## Selected text
## Start

15. **`report_to`**:
    - **Definition**: This parameter determines where to report metrics during training.
    - **Details**: Setting this to `"wandb"` indicates that metrics will be reported to Weights & Biases (WandB). other options is `"tensorboard"`.


In [15]:
# Define LoRA configuration with the best hyperparameters
lora_config = LoraConfig(
    r=best_lora_r,
    lora_alpha=best_lora_alpha,
    lora_dropout=best_lora_dropout,
    target_modules=best_target_modules,
    task_type="CAUSAL_LM",
)


# NUM_OF_EPOCHS = 20  # <----
training_arguments = transformers.TrainingArguments(
    per_device_train_batch_size=1,
    per_device_eval_batch_size=1,
    gradient_accumulation_steps=2,
    gradient_checkpointing=True,
    # num_train_epochs=NUM_OF_EPOCHS,
    warmup_steps=3,
    evaluation_strategy="steps",
    eval_steps=0.1,
    max_steps=75,
    learning_rate=1e-4,
    weight_decay=1e-2,
    fp16=False,
    bf16=True,
    logging_steps=1,
    output_dir="train_outputs",
    optim="paged_adamw_8bit",
    report_to="wandb",
)



**Model training**

The `Accelerator` is used to facilitate distributed training and mixed precision training. It simplifies the process of scaling up your model training across multiple GPUs or even multiple nodes, and it can also help with optimizing memory usage and computational efficiency.

Benefits :
1. Distributed Training:
   - Benefit: Allows the training process to be distributed across multiple GPUs or nodes, which can significantly speed up training times.
   - Example: If you have multiple GPUs, `Accelerator` will automatically distribute the model and data across these GPUs, enabling parallel processing. Accelerator manages communication between devices, ensuring that gradients are synchronized correctly.

2. Mixed Precision Training:
   - Benefit: Reduces memory usage and can speed up training by using lower precision (e.g., `bfloat16`).

## End

## Dataset section
## Start

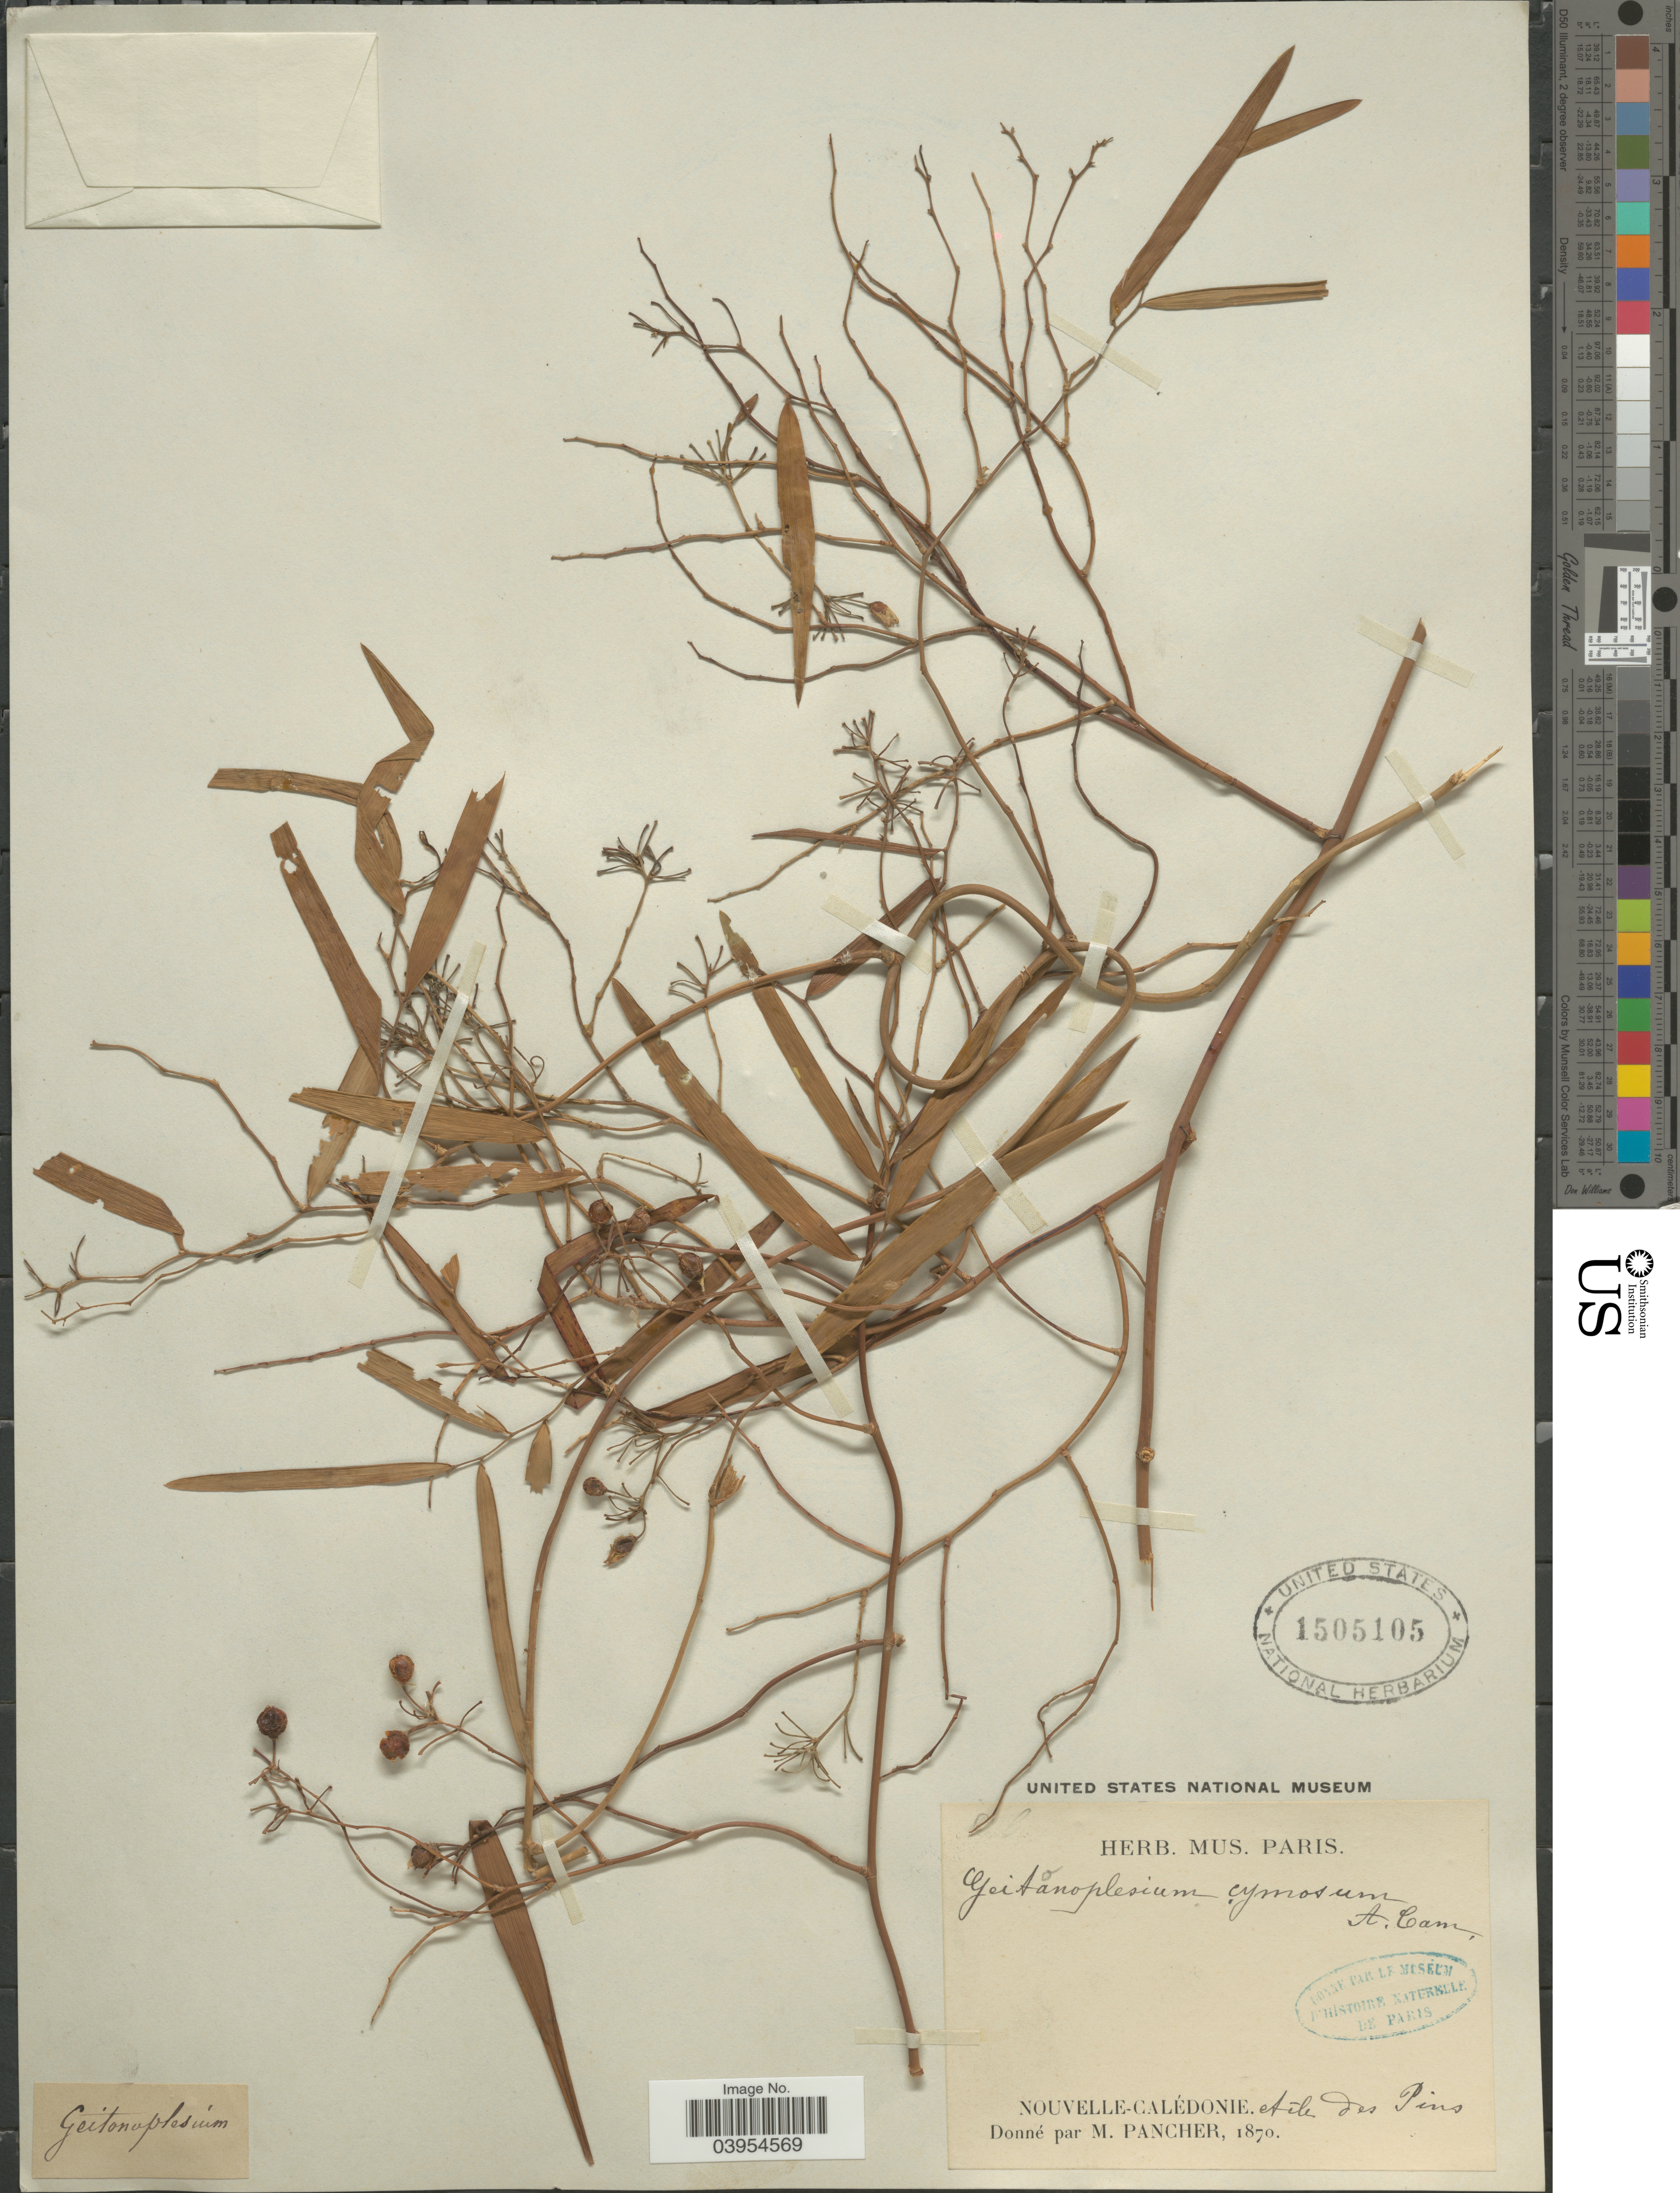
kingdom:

## End

## Tasks for this exercise
1. Write out the part of the LoRA fine-tuning text from "- Example: If" to "are synchronized correctly.".
2. In one to three sentences, explain why the LoRA fine-tuning text says the `Accelerator` is useful when several GPUs are available.
3. Continue the LoRA fine-tuning text, starting after its last sentence.

## Solved tasks
1.
- Example: If you have multiple GPUs, `Accelerator` will automatically distribute the model and data across these GPUs, enabling parallel processing. Accelerator manages communication between devices, ensuring that gradients are synchronized correctly.

2. The `Accelerator` automatically distributes the model and data across the GPUs so they can work in parallel, which can significantly speed up training times. It also manages communication between the devices so that gradients are synchronized correctly.

3.
   - Example: By using mixed precision, you can fit larger models or larger batch sizes into GPU memory, which can improve training efficiency.

3. Simplified Device Management:
   - Benefit: Automatically handles the placement of tensors on the correct devices, reducing the complexity of managing device-specific code.
   - Example: You don't need to manually move tensors to the GPU or handle device-specific operations; `Accelerator` takes care of it.

By using `Accelerator`, you can achieve faster training times, better memory utilization, and easier scaling of your model training process.  

In [16]:
from transformers import AdamW
from accelerate import Accelerator


# Initialize the Accelerator
accelerator = Accelerator()

# Ensure pad token is set
tokenizer.pad_token = tokenizer.eos_token
tokenizer.padding_side = "left"  # as it is a decoder-only model, it is recommended to set padding_side to "left".

# Initialize the optimizer
optimizer = AdamW(model.parameters(), lr=training_arguments.learning_rate)

# Prepare the model, tokenizer, datasets, and optimizer with the Accelerator
model, optimizer, training_dataset, val_dataset = accelerator.prepare(
    model, optimizer, training_dataset, val_dataset
)



In [17]:
from accelerate import DistributedType
import time

# Function to log resource usage
import psutil
import GPUtil

start_time = time.time()

# Clear GPU cache
torch.cuda.empty_cache()


SAVE_MODEL = True
# Initialize Trainer with the best hyperparameters
trainer = SFTTrainer(
    model=model,
    train_dataset=training_dataset,
    eval_dataset=val_dataset,
    peft_config=lora_config,
    max_seq_length=900,  # max length to input. It is crucial for GPU memory management
    dataset_text_field="dialogue",  #  field in the dataset that contains the text data to be used for training and evaluation.
    formatting_func=create_prompt,  # preprocessing function before input
    processing_class=tokenizer,
    args=training_arguments,
    packing=False,  # The trainer will attempt to pack multiple sequences into a single batch
)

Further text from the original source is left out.